Manufacturing, in addition to being stable, will bring both more residents and housing to Marengo, said Colleen Helfers, executive director for the Marengo Union Chamber of Commerce

“I’m hoping to see manufacturing come back,” she said. “I believe Marengo is a hidden gem.”

McHenry County Board Chairman Mike Buehler, R-Crystal Lake, said he expects the area to be open to all types of businesses. Adding “good-paying jobs” is a priority.

Before buildings go up, utility work must create the foundation for future businesses, Marengo City Administrator Will Stefaniuk said. To help with that, the city hopes to receive nearly $27 million from the state. The city anticipates some of that money next month.

“We’ve had some growing interest from commercial brokers,” Stefaniuk said. “We’re basically waiting for funding at this point.”

That money is still making its way through state approvals, Stefaniuk said, but is at the final review stage. A portion of that money would then go to the city, which will “greatly impact and expedite development.”

Specifically, the money will be used for water and wastewater infrastructure, both by the tollway and throughout the city, Marengo Director of Public Works Rob Lamz said. That could begin in 2023.

“We have some preliminary ideas of what will be required to put pipe in the ground and construct this,” Lamz said. “We want to make sure we’re making the correct decisions.”

Developments near the corridor could bring growth to not just the city, but the county and greater area, Buehler said. The site sits close to halfway between O’Hare International Airport and Chicago Rockford International Airport.

“In prior decades McHenry County has been somewhat landlocked,” he said. “That can hinder economic development by not having direct access to the interstate system. Now that we have that (access) it will open up opportunities for us.”

Helfers echoed the importance of doing the project right the first time. She called the progress so far setting up the foundation “phenomenal.” She compared going too fast to the California Gold Rush in the 19th century, which saw thousands rush in, but not everyone win.

“I would love to see my children and grandchildren reap the benefits of the corridor,” she said. “It’s important to have the patience and the vision to see that we do this right.”

Stefaniuk, who took the job as the city’s top official this year, said his job priority was to grow Marengo. He sees manufacturing as a path toward “a mix of a lot of things.” If a business park is ultimately built, it could lead to residential, grocery stores or even hotels, he said.
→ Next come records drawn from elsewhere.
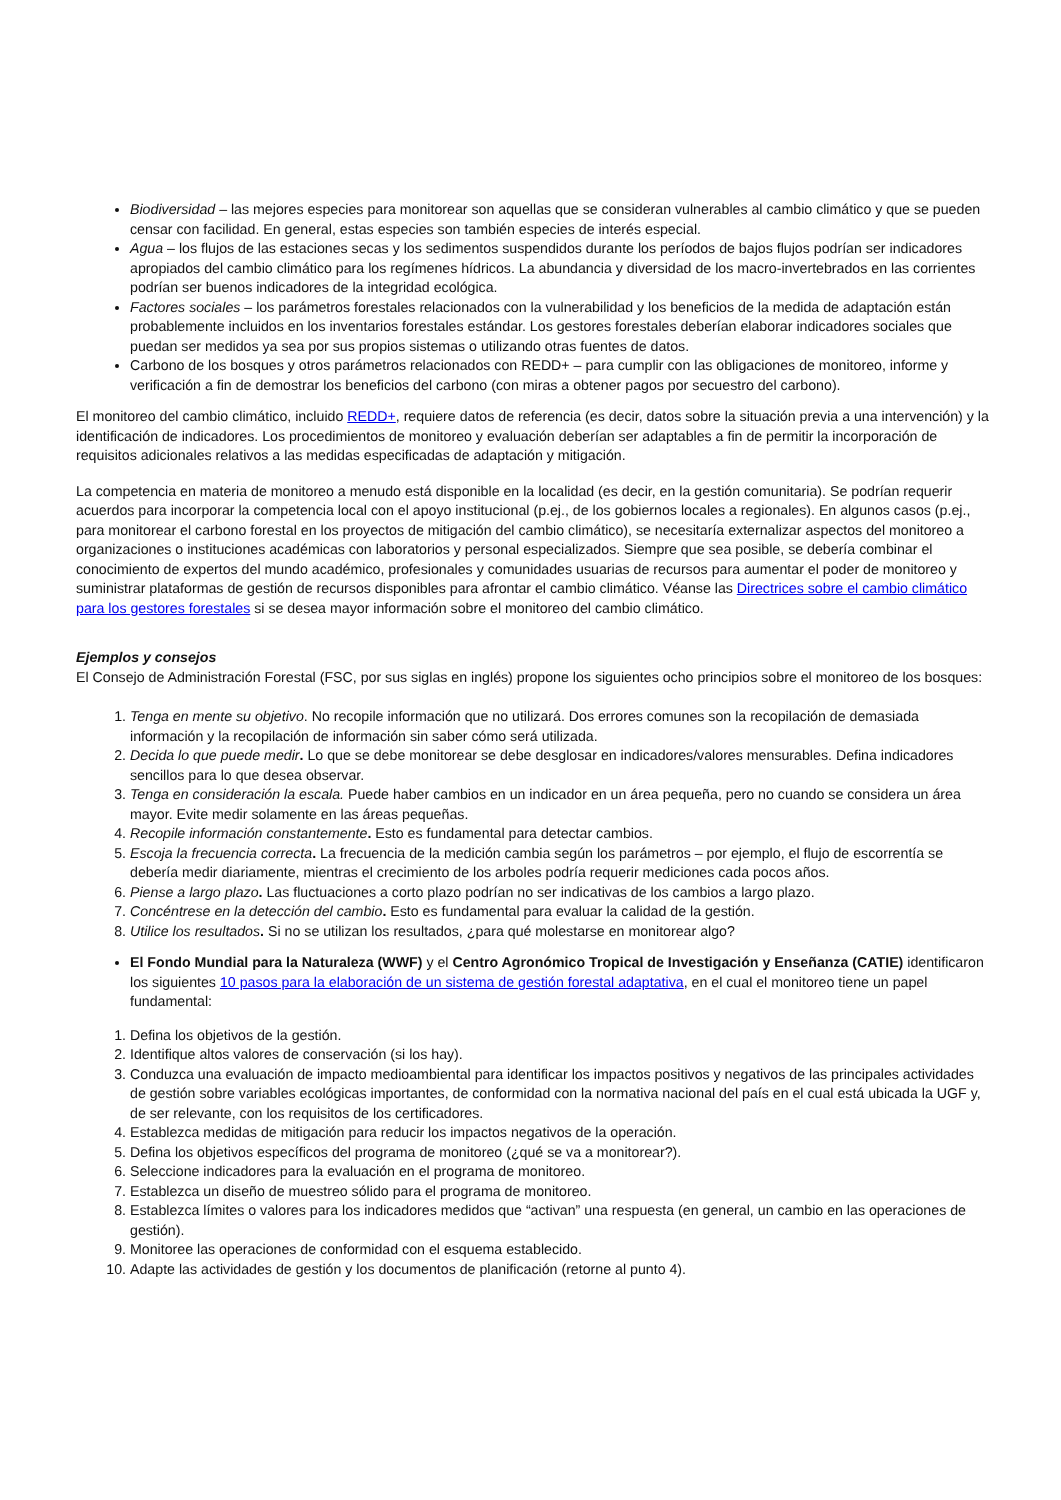Biodiversidad – las mejores especies para monitorear son aquellas que se consideran vulnerables al cambio climático y que se pueden censar con facilidad. En general, estas especies son también especies de interés especial.
Agua – los flujos de las estaciones secas y los sedimentos suspendidos durante los períodos de bajos flujos podrían ser indicadores apropiados del cambio climático para los regímenes hídricos. La abundancia y diversidad de los macro-invertebrados en las corrientes podrían ser buenos indicadores de la integridad ecológica.
Factores sociales – los parámetros forestales relacionados con la vulnerabilidad y los beneficios de la medida de adaptación están probablemente incluidos en los inventarios forestales estándar. Los gestores forestales deberían elaborar indicadores sociales que puedan ser medidos ya sea por sus propios sistemas o utilizando otras fuentes de datos.
Carbono de los bosques y otros parámetros relacionados con REDD+ – para cumplir con las obligaciones de monitoreo, informe y verificación a fin de demostrar los beneficios del carbono (con miras a obtener pagos por secuestro del carbono).
El monitoreo del cambio climático, incluido REDD+, requiere datos de referencia (es decir, datos sobre la situación previa a una intervención) y la identificación de indicadores. Los procedimientos de monitoreo y evaluación deberían ser adaptables a fin de permitir la incorporación de requisitos adicionales relativos a las medidas especificadas de adaptación y mitigación.
La competencia en materia de monitoreo a menudo está disponible en la localidad (es decir, en la gestión comunitaria). Se podrían requerir acuerdos para incorporar la competencia local con el apoyo institucional (p.ej., de los gobiernos locales a regionales). En algunos casos (p.ej., para monitorear el carbono forestal en los proyectos de mitigación del cambio climático), se necesitaría externalizar aspectos del monitoreo a organizaciones o instituciones académicas con laboratorios y personal especializados. Siempre que sea posible, se debería combinar el conocimiento de expertos del mundo académico, profesionales y comunidades usuarias de recursos para aumentar el poder de monitoreo y suministrar plataformas de gestión de recursos disponibles para afrontar el cambio climático. Véanse las Directrices sobre el cambio climático para los gestores forestales si se desea mayor información sobre el monitoreo del cambio climático.
Ejemplos y consejos
El Consejo de Administración Forestal (FSC, por sus siglas en inglés) propone los siguientes ocho principios sobre el monitoreo de los bosques:
1. Tenga en mente su objetivo. No recopile información que no utilizará. Dos errores comunes son la recopilación de demasiada información y la recopilación de información sin saber cómo será utilizada.
2. Decida lo que puede medir. Lo que se debe monitorear se debe desglosar en indicadores/valores mensurables. Defina indicadores sencillos para lo que desea observar.
3. Tenga en consideración la escala. Puede haber cambios en un indicador en un área pequeña, pero no cuando se considera un área mayor. Evite medir solamente en las áreas pequeñas.
4. Recopile información constantemente. Esto es fundamental para detectar cambios.
5. Escoja la frecuencia correcta. La frecuencia de la medición cambia según los parámetros – por ejemplo, el flujo de escorrentía se debería medir diariamente, mientras el crecimiento de los arboles podría requerir mediciones cada pocos años.
6. Piense a largo plazo. Las fluctuaciones a corto plazo podrían no ser indicativas de los cambios a largo plazo.
7. Concéntrese en la detección del cambio. Esto es fundamental para evaluar la calidad de la gestión.
8. Utilice los resultados. Si no se utilizan los resultados, ¿para qué molestarse en monitorear algo?
El Fondo Mundial para la Naturaleza (WWF) y el Centro Agronómico Tropical de Investigación y Enseñanza (CATIE) identificaron los siguientes 10 pasos para la elaboración de un sistema de gestión forestal adaptativa, en el cual el monitoreo tiene un papel fundamental:
1. Defina los objetivos de la gestión.
2. Identifique altos valores de conservación (si los hay).
3. Conduzca una evaluación de impacto medioambiental para identificar los impactos positivos y negativos de las principales actividades de gestión sobre variables ecológicas importantes, de conformidad con la normativa nacional del país en el cual está ubicada la UGF y, de ser relevante, con los requisitos de los certificadores.
4. Establezca medidas de mitigación para reducir los impactos negativos de la operación.
5. Defina los objetivos específicos del programa de monitoreo (¿qué se va a monitorear?).
6. Seleccione indicadores para la evaluación en el programa de monitoreo.
7. Establezca un diseño de muestreo sólido para el programa de monitoreo.
8. Establezca límites o valores para los indicadores medidos que “activan” una respuesta (en general, un cambio en las operaciones de gestión).
9. Monitoree las operaciones de conformidad con el esquema establecido.
10. Adapte las actividades de gestión y los documentos de planificación (retorne al punto 4).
“If we get funding this year, commercial can sprout up in the next two or three years, depending on what kind of outfit it is,” Stefaniuk said.

Still, some disagreement about the corridor has come up. In last year’s mayoral race between Mayor John Koziol and James Regelin, the pair disagreed on the strategic direction of the corridor. Regelin also said Koziol had not been aggressive enough in pursuing new developments.

Koziol said a lot had been accomplished in his first term, and he wanted business expansion paired with a “buffer zone.” But Regelin said he wanted a medical facility built in the area.

“Hopefully Marengo becomes a premiere industrial, maybe manufacturing or business community, but then you go maybe eight miles north and we’re back in the nice, small community feel,” Koziol said in 2021. “I never want to lose that.”

Koziol could not be reached for comment for this story.

The county also expects to continue a “strong supportive role” in any development, Buehler said. In addition to having helped fund the I-90 corridor project with $7.7 million, expanding the county’s Enterprise Zone to include Marengo could help incentivize businesses.

The county has also included the corridor’s development as part of its strategic plan for the next few decades.

“I think things have been moving,” Buehler said. “Outwardly it may appear nothing is happening, but there have been conversations on what’s going to be needed down there for [years],” he said. “Getting it right is more important than getting it done fast.”